OTOH, even if crew and ground crew can go to work, don't forget about those having the risk of being 'exposed' to the weather directly, such as caterers, ramp staff, flight crews doing on ground checks etc...if these can't happen then planes will still get stuck on the ground. |
Originally Posted by QRC3288
(Post 27000746)
None of CX's flights went out after around 8pm last night. Yet all the other carriers were successfully running departure ops until midnight. Most of the competitor flights to Europe (LX, LH, AF, VS, AY) all went out up until around midnight. I know a lot of those other carriers simply got "lucky" - aka, they had equipment sitting in HKG, and they may as well run it on the return if weather permitted - but still. Weather did permit it waaaay past the T8 signal got raised and CX probably could've operated 70% of the flights they cancelled.
Take SQ2, for example.

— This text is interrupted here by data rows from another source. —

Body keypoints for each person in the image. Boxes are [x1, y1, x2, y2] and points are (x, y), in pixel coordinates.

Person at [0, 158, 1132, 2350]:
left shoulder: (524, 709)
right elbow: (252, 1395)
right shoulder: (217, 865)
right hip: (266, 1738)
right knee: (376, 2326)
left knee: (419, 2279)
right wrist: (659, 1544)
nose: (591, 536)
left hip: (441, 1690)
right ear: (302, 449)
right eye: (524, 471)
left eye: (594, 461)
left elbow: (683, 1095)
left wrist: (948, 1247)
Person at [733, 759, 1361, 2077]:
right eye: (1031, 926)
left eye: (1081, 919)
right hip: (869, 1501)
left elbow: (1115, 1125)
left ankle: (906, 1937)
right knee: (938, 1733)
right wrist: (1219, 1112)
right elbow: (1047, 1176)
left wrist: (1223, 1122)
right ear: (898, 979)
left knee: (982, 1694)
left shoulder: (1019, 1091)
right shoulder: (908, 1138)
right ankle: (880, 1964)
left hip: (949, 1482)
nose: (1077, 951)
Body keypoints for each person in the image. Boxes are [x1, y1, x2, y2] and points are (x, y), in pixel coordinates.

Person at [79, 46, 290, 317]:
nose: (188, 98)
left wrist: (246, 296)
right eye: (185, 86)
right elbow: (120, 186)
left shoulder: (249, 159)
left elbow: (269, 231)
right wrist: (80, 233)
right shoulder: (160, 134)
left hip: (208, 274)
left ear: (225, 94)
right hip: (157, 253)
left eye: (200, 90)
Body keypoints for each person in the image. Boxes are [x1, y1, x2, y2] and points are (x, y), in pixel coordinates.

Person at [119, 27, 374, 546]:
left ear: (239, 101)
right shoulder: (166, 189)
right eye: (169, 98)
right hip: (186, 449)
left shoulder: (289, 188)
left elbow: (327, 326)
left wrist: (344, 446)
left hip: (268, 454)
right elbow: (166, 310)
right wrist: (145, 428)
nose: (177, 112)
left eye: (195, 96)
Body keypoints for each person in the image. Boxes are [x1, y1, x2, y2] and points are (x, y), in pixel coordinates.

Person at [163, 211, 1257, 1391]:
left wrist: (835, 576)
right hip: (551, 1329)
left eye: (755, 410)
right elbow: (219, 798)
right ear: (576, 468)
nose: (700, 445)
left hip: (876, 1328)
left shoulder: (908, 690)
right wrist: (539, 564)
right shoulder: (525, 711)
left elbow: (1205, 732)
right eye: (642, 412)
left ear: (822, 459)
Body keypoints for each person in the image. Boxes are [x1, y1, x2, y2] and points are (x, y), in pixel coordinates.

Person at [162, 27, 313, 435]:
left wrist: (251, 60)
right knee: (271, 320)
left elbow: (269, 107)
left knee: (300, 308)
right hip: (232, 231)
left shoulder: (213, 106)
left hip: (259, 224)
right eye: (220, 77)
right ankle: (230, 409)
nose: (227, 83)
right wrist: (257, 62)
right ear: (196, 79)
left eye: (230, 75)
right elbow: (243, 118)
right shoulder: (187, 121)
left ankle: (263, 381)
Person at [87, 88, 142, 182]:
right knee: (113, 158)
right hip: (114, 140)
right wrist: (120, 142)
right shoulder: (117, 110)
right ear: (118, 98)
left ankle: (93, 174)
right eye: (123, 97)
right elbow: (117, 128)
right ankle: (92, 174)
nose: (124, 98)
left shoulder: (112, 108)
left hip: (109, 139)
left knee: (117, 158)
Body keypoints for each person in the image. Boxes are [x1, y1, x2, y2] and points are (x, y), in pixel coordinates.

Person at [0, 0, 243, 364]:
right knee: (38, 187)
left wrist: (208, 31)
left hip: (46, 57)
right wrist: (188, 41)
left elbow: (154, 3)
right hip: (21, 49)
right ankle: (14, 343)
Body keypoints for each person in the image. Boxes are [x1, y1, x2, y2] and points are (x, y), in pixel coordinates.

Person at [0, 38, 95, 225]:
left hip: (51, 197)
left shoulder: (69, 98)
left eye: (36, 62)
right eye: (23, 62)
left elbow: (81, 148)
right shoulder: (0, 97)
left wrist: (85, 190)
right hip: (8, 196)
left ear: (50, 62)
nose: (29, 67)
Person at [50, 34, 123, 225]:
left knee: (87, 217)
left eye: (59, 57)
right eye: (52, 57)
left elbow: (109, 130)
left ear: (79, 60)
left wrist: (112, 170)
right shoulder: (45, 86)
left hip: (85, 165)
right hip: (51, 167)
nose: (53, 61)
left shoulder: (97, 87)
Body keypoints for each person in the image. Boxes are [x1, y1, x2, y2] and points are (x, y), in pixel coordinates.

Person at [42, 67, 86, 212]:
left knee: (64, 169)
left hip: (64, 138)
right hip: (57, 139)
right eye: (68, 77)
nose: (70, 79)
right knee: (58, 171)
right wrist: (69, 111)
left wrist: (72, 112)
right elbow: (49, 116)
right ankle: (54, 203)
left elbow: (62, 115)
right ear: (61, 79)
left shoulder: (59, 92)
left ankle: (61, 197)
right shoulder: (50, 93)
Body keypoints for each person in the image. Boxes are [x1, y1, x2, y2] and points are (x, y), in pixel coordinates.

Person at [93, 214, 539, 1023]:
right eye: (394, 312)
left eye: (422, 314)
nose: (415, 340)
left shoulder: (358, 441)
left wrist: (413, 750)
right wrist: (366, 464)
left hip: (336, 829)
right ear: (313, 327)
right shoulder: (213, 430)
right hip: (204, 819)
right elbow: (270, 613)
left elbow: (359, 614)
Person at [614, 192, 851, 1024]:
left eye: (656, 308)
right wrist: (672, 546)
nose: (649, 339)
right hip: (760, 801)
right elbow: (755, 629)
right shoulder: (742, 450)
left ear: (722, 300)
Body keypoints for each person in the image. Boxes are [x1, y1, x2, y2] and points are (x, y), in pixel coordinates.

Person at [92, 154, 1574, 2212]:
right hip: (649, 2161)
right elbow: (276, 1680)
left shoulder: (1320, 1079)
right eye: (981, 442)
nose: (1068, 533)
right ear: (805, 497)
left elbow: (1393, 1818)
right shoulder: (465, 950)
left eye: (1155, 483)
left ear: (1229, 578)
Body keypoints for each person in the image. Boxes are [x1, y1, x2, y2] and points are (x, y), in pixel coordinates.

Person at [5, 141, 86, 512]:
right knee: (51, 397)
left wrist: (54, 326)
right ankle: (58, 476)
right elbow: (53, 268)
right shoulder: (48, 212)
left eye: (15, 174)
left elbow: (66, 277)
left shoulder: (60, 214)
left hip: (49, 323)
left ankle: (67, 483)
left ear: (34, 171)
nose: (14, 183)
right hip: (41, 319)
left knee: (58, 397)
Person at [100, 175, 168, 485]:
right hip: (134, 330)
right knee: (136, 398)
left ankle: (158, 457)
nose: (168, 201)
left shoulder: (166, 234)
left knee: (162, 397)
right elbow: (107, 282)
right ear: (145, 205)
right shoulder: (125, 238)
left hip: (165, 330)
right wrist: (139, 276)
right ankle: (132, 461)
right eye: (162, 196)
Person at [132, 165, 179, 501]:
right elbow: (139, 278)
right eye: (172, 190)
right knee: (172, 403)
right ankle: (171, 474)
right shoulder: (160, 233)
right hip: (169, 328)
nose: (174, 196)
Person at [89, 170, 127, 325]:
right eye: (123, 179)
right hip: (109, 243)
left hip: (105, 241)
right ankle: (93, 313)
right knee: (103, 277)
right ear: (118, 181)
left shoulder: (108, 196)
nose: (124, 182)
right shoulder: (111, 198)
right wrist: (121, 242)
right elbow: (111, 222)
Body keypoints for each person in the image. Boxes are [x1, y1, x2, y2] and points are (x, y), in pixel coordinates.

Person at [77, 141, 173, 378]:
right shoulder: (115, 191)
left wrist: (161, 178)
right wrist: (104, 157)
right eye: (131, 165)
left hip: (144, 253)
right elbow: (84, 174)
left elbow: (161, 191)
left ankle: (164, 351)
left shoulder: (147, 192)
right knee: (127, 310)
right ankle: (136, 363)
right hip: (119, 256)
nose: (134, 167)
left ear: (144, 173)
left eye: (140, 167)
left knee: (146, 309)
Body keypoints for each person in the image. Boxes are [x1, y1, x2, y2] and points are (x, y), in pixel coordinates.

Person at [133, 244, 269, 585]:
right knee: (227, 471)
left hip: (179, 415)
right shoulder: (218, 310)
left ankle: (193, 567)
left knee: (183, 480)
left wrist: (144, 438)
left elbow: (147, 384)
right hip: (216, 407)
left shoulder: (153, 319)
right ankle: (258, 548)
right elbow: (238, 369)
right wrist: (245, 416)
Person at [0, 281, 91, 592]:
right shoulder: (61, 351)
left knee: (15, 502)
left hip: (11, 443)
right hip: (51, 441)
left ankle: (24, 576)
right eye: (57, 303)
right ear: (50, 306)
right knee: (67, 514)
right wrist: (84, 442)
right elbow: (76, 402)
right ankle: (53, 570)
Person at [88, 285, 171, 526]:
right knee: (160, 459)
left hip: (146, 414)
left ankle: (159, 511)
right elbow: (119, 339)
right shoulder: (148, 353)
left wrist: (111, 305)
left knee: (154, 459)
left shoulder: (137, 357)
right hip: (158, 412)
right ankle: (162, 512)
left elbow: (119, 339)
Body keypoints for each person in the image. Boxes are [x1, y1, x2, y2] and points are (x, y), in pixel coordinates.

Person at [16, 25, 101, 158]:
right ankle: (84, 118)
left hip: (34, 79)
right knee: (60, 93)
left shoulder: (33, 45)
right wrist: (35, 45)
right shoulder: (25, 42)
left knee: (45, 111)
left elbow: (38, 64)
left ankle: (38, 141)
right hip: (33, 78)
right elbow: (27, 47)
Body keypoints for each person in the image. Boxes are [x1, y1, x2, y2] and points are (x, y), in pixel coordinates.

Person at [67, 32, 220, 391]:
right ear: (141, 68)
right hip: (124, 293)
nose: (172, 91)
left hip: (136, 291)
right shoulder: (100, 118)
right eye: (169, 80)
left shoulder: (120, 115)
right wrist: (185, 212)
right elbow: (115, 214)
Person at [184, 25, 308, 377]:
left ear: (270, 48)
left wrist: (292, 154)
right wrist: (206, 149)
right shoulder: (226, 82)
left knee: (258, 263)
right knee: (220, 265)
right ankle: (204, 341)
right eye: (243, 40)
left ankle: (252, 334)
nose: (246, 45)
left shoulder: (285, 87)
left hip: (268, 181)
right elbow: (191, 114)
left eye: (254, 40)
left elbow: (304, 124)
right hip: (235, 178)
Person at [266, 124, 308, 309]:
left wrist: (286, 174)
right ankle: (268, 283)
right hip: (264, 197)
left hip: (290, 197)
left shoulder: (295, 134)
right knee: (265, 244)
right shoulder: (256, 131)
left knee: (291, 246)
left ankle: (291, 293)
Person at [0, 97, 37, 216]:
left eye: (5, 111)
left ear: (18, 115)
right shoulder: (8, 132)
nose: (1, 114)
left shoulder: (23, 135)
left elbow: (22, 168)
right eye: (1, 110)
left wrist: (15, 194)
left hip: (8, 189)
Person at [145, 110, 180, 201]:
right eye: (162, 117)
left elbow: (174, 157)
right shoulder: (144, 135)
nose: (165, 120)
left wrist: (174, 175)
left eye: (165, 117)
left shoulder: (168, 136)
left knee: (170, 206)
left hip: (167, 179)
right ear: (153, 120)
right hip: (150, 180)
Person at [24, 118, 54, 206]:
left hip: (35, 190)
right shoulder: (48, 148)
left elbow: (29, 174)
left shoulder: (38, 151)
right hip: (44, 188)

HKG-SFO. Departed 11:30pm on time last night, took off at 11:55pm, and will arrive on-time in SFO in a few hours. Meanwhile, CX's equivalent flight - CX872 HKG-SFO, scheduled to depart at 12:30am - was cancelled, as is the return CX873. Same with CX880 (11:55pm departure), cancelled same with return. This was the dynamic with virtually every late-night CX flight last night. I don't know all the thinking that goes into this, and perhaps there are other regulatory / etc considerations as well (legal / insurance situations once T8 goes up?), but it still seems like the abundance of caution was exercised and it didn't materialize neither as bad nor as early as anticipated. |
For this case, we should keep in mind that the intensity of the typhoon was over-estimated. Part of the (rather huge) eye-wall reached parts of the territory yet force 12 winds were not recorded at any time, so the system probably didn't even deserve its typhoon status at that time (and would have been classed as a severe tropical storm instead).
The airport forecast also stated winds and gusts coming more or less perpendicular to the runways from the early evening, although those brave/silly enough to come in around that time would have found the actual winds to be nowhere near to what was forecast. |
IMO, I'd want an airline to err on the side of safety. There was no way of knowing how bad things would get, with Nida aiming directly at HK. I had to spend an extra night in HK, but wouldn't blame CX for a minute. For ridiculous response to "weather," come to Portland or Seattle on a day with 1in (2.5cm) of snow.